• _Short exercise A_
Set down the passage from the Carolina Panthers draft thread between "http://www.tsn.ca/nfl/story/?id=346910" and "NFL this season.", inclusive.
• _Short exercise B_
According to the Carolina Panthers draft thread, which two teams' wins let Carolina clinch the league's worst record?

• _Passage shown_
::::::::
# We're Number 1



## Diable (Apr 26, 2005)

http://www.tsn.ca/nfl/story/?id=346910



> It took a rare Sunday off for the Carolina Panthers to finally win something big this season -- the No. 1 overall draft pick. The Panthers are on the clock for April's draft and potentially in position to take Stanford star quarterback Andrew Luck after wins by Cincinnati and Denver allowed Carolina to clinch the league's worst record.
> The Broncos (4-11) rallied with 14 unanswered points in the fourth quarter to beat Houston 24-23, while the Bengals (4-11) got four touchdown passes from Carson Palmer to beat San Diego 34-20 in the snow for their second straight win.
> That meant with one week left in the season, nobody can match Carolina (2-13) for futility in the NFL this season.


In the NFL Draft at least. Officially time to discuss who to take or whether or not to trade down, assuming there's a season. Most people assume it's Andrew Luck. If he's there and I tend to agree, but I don't rule out Cam Newton. I'd really sort of like to pull off the sort of deal that San Diego did when they ended up getting both Philip Rivers and LaDainian Tomlinson in exchange for MIchael Vick. We need a legitimate QB, but we have a lot more needs than positions where we don't have needs. I'd like to assemble a really dominating Offensive line given that we have the potential to have a dominating run game again if we fix the line.


----------



## cdsniner (Apr 18, 2005)
::::::::
• _Material supplied_
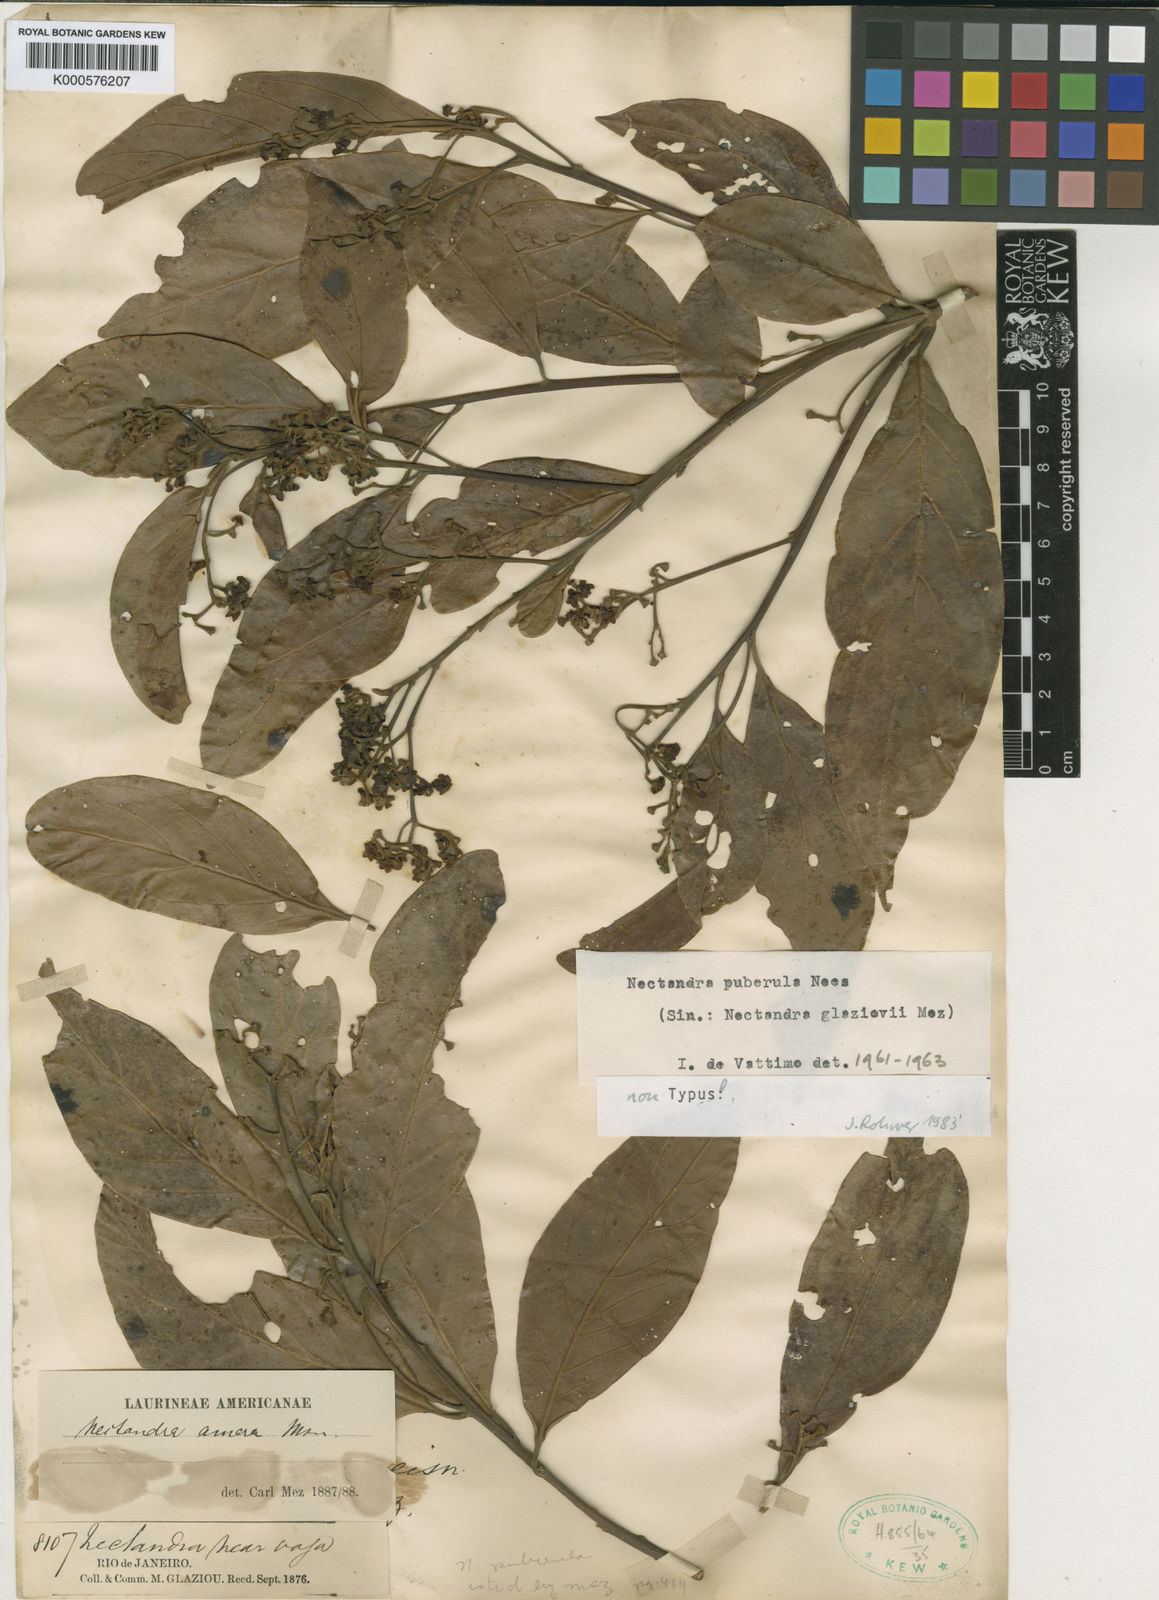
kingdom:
::::::::
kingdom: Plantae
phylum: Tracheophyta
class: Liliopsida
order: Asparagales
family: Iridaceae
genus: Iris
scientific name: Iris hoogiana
::::::::
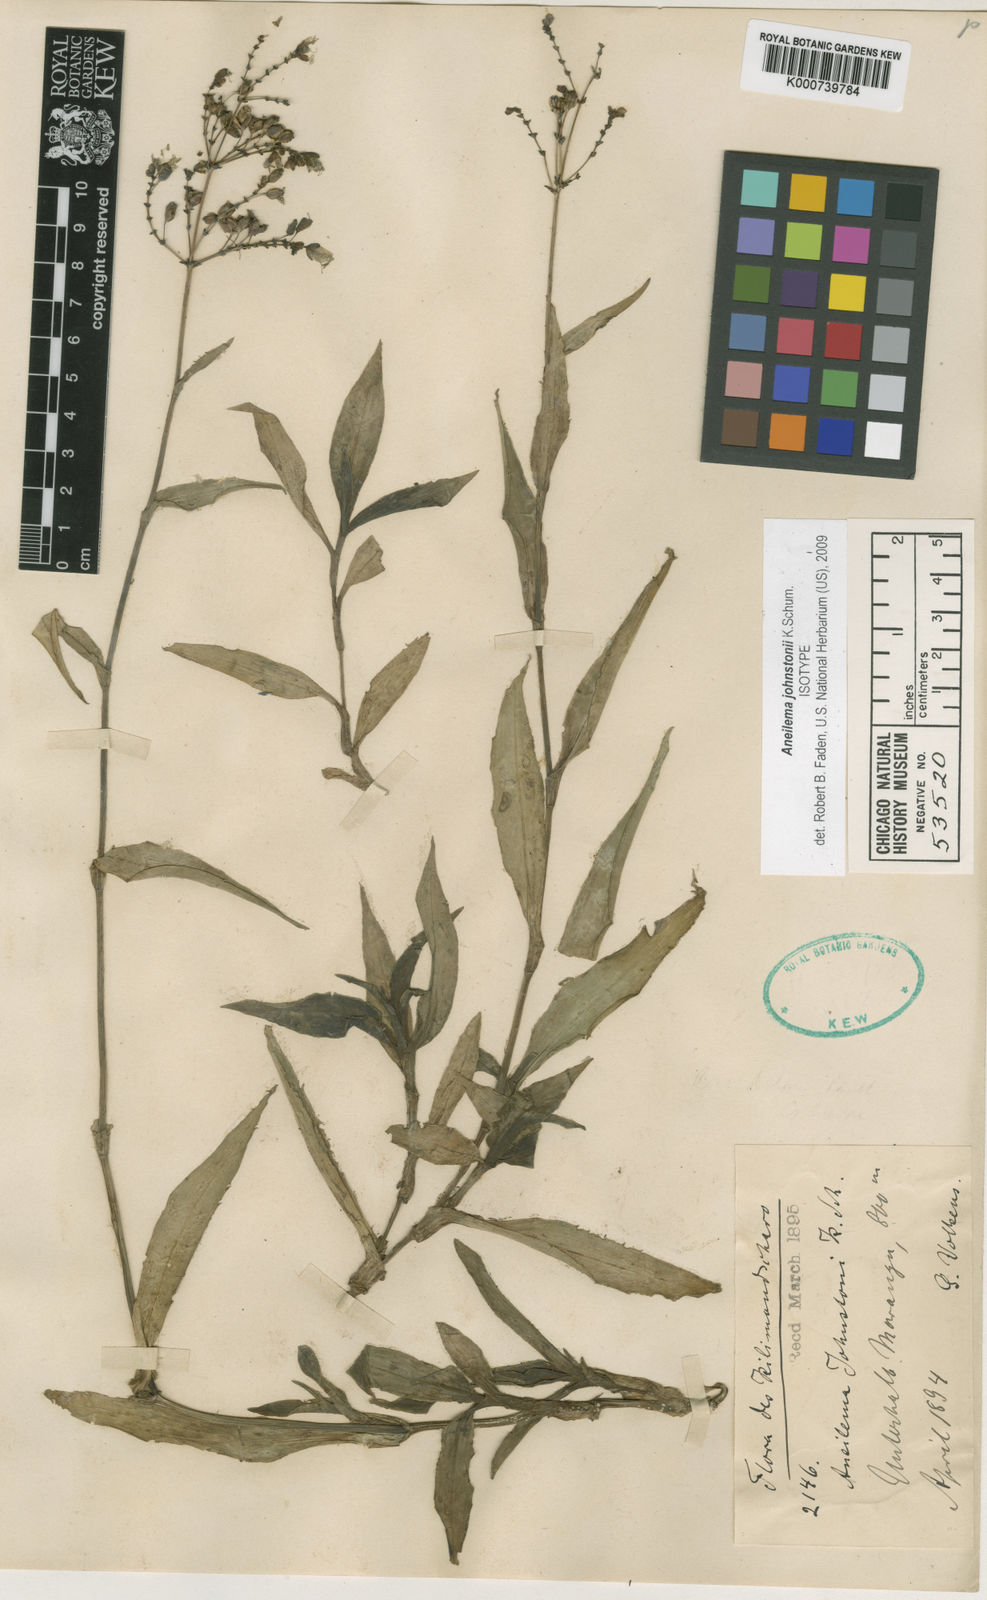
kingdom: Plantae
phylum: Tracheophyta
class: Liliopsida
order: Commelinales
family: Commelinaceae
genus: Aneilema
::::::::
• _Task solution A_
http://www.tsn.ca/nfl/story/?id=346910



> It took a rare Sunday off for the Carolina Panthers to finally win something big this season -- the No. 1 overall draft pick. The Panthers are on the clock for April's draft and potentially in position to take Stanford star quarterback Andrew Luck after wins by Cincinnati and Denver allowed Carolina to clinch the league's worst record.
> The Broncos (4-11) rallied with 14 unanswered points in the fourth quarter to beat Houston 24-23, while the Bengals (4-11) got four touchdown passes from Carson Palmer to beat San Diego 34-20 in the snow for their second straight win.
> That meant with one week left in the season, nobody can match Carolina (2-13) for futility in the NFL this season.

• _Task solution B_
Cincinnati and Denver.